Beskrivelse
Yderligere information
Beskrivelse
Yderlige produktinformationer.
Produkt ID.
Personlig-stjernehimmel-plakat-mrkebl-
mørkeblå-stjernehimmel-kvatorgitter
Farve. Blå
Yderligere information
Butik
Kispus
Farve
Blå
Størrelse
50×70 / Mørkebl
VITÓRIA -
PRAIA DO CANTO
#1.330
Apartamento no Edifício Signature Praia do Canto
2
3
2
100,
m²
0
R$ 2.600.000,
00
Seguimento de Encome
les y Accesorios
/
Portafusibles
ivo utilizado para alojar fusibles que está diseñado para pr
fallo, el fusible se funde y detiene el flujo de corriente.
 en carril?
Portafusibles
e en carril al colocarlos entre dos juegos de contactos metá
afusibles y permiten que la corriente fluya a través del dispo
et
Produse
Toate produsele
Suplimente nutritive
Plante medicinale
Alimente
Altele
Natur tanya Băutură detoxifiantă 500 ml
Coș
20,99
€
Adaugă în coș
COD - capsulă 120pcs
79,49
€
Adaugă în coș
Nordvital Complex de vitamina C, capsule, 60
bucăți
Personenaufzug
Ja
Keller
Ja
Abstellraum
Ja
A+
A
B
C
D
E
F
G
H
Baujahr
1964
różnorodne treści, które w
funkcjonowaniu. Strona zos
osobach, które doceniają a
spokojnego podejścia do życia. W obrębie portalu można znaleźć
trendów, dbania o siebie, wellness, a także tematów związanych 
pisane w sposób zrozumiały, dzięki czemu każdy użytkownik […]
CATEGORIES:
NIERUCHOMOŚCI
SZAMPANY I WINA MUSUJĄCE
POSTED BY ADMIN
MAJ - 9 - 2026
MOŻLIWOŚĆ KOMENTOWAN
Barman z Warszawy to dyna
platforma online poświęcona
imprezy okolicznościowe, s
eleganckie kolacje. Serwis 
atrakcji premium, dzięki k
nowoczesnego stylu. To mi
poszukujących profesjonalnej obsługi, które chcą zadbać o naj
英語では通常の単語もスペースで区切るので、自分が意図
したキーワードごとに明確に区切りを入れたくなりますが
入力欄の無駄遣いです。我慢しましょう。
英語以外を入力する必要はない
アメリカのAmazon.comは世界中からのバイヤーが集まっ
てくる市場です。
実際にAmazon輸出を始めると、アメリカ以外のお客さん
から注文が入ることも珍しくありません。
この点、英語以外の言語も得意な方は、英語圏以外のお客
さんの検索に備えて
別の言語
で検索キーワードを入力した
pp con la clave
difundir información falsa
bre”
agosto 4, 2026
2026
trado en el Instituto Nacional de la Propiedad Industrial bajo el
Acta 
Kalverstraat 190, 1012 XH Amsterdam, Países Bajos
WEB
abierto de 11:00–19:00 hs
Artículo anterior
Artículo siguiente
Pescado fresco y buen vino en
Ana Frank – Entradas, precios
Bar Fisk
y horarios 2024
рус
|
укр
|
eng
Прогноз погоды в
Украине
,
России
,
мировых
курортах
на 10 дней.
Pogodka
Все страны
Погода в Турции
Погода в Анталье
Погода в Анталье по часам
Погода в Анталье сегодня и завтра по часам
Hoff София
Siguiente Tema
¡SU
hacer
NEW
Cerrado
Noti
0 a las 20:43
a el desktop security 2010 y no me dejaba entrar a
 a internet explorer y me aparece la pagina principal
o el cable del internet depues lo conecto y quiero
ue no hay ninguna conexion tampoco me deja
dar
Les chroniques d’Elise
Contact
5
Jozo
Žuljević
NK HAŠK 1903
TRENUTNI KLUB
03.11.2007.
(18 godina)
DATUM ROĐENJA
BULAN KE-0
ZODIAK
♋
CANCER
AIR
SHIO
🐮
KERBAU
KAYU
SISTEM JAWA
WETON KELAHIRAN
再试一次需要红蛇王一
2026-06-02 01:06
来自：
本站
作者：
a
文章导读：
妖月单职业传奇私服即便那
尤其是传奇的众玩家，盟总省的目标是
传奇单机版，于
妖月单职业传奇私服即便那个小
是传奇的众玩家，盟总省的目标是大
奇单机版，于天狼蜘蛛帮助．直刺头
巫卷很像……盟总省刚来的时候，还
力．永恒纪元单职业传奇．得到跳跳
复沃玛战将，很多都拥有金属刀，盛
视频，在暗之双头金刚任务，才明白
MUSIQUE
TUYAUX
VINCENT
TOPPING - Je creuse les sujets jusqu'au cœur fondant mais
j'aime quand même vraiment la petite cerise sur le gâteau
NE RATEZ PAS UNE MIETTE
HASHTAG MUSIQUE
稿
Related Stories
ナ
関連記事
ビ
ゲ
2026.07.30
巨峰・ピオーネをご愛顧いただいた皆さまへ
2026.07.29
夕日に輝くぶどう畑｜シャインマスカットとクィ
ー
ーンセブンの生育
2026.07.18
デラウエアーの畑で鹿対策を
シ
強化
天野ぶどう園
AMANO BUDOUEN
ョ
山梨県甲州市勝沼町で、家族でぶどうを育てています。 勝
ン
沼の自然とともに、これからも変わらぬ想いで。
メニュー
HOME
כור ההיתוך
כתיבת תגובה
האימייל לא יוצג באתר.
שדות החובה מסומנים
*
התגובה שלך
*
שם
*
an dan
##########
Transcribe the listing. Every line must match exactly.

> **Final answer**:
Beskrivelse
Yderligere information
Beskrivelse
Yderlige produktinformationer.
Produkt ID.
Personlig-stjernehimmel-plakat-mrkebl-
mørkeblå-stjernehimmel-kvatorgitter
Farve. Blå
Yderligere information
Butik
Kispus
Farve
Blå
Størrelse
50×70 / Mørkebl
VITÓRIA -
PRAIA DO CANTO
#1.330
Apartamento no Edifício Signature Praia do Canto
2
3
2
100,
m²
0
R$ 2.600.000,
00
Seguimento de Encome
les y Accesorios
/
Portafusibles
ivo utilizado para alojar fusibles que está diseñado para pr
fallo, el fusible se funde y detiene el flujo de corriente.
 en carril?
Portafusibles
e en carril al colocarlos entre dos juegos de contactos metá
afusibles y permiten que la corriente fluya a través del dispo
et
Produse
Toate produsele
Suplimente nutritive
Plante medicinale
Alimente
Altele
Natur tanya Băutură detoxifiantă 500 ml
Coș
20,99
€
Adaugă în coș
COD - capsulă 120pcs
79,49
€
Adaugă în coș
Nordvital Complex de vitamina C, capsule, 60
bucăți
Personenaufzug
Ja
Keller
Ja
Abstellraum
Ja
A+
A
B
C
D
E
F
G
H
Baujahr
1964
różnorodne treści, które w
funkcjonowaniu. Strona zos
osobach, które doceniają a
spokojnego podejścia do życia. W obrębie portalu można znaleźć
trendów, dbania o siebie, wellness, a także tematów związanych 
pisane w sposób zrozumiały, dzięki czemu każdy użytkownik […]
CATEGORIES:
NIERUCHOMOŚCI
SZAMPANY I WINA MUSUJĄCE
POSTED BY ADMIN
MAJ - 9 - 2026
MOŻLIWOŚĆ KOMENTOWAN
Barman z Warszawy to dyna
platforma online poświęcona
imprezy okolicznościowe, s
eleganckie kolacje. Serwis 
atrakcji premium, dzięki k
nowoczesnego stylu. To mi
poszukujących profesjonalnej obsługi, które chcą zadbać o naj
英語では通常の単語もスペースで区切るので、自分が意図
したキーワードごとに明確に区切りを入れたくなりますが
入力欄の無駄遣いです。我慢しましょう。
英語以外を入力する必要はない
アメリカのAmazon.comは世界中からのバイヤーが集まっ
てくる市場です。
実際にAmazon輸出を始めると、アメリカ以外のお客さん
から注文が入ることも珍しくありません。
この点、英語以外の言語も得意な方は、英語圏以外のお客
さんの検索に備えて
別の言語
で検索キーワードを入力した
pp con la clave
difundir información falsa
bre”
agosto 4, 2026
2026
trado en el Instituto Nacional de la Propiedad Industrial bajo el
Acta 
Kalverstraat 190, 1012 XH Amsterdam, Países Bajos
WEB
abierto de 11:00–19:00 hs
Artículo anterior
Artículo siguiente
Pescado fresco y buen vino en
Ana Frank – Entradas, precios
Bar Fisk
y horarios 2024
рус
|
укр
|
eng
Прогноз погоды в
Украине
,
России
,
мировых
курортах
на 10 дней.
Pogodka
Все страны
Погода в Турции
Погода в Анталье
Погода в Анталье по часам
Погода в Анталье сегодня и завтра по часам
Hoff София
Siguiente Tema
¡SU
hacer
NEW
Cerrado
Noti
0 a las 20:43
a el desktop security 2010 y no me dejaba entrar a
 a internet explorer y me aparece la pagina principal
o el cable del internet depues lo conecto y quiero
ue no hay ninguna conexion tampoco me deja
dar
Les chroniques d’Elise
Contact
5
Jozo
Žuljević
NK HAŠK 1903
TRENUTNI KLUB
03.11.2007.
(18 godina)
DATUM ROĐENJA
BULAN KE-0
ZODIAK
♋
CANCER
AIR
SHIO
🐮
KERBAU
KAYU
SISTEM JAWA
WETON KELAHIRAN
再试一次需要红蛇王一
2026-06-02 01:06
来自：
本站
作者：
a
文章导读：
妖月单职业传奇私服即便那
尤其是传奇的众玩家，盟总省的目标是
传奇单机版，于
妖月单职业传奇私服即便那个小
是传奇的众玩家，盟总省的目标是大
奇单机版，于天狼蜘蛛帮助．直刺头
巫卷很像……盟总省刚来的时候，还
力．永恒纪元单职业传奇．得到跳跳
复沃玛战将，很多都拥有金属刀，盛
视频，在暗之双头金刚任务，才明白
MUSIQUE
TUYAUX
VINCENT
TOPPING - Je creuse les sujets jusqu'au cœur fondant mais
j'aime quand même vraiment la petite cerise sur le gâteau
NE RATEZ PAS UNE MIETTE
HASHTAG MUSIQUE
稿
Related Stories
ナ
関連記事
ビ
ゲ
2026.07.30
巨峰・ピオーネをご愛顧いただいた皆さまへ
2026.07.29
夕日に輝くぶどう畑｜シャインマスカットとクィ
ー
ーンセブンの生育
2026.07.18
デラウエアーの畑で鹿対策を
シ
強化
天野ぶどう園
AMANO BUDOUEN
ョ
山梨県甲州市勝沼町で、家族でぶどうを育てています。 勝
ン
沼の自然とともに、これからも変わらぬ想いで。
メニュー
HOME
כור ההיתוך
כתיבת תגובה
האימייל לא יוצג באתר.
שדות החובה מסומנים
*
התגובה שלך
*
שם
*
an dan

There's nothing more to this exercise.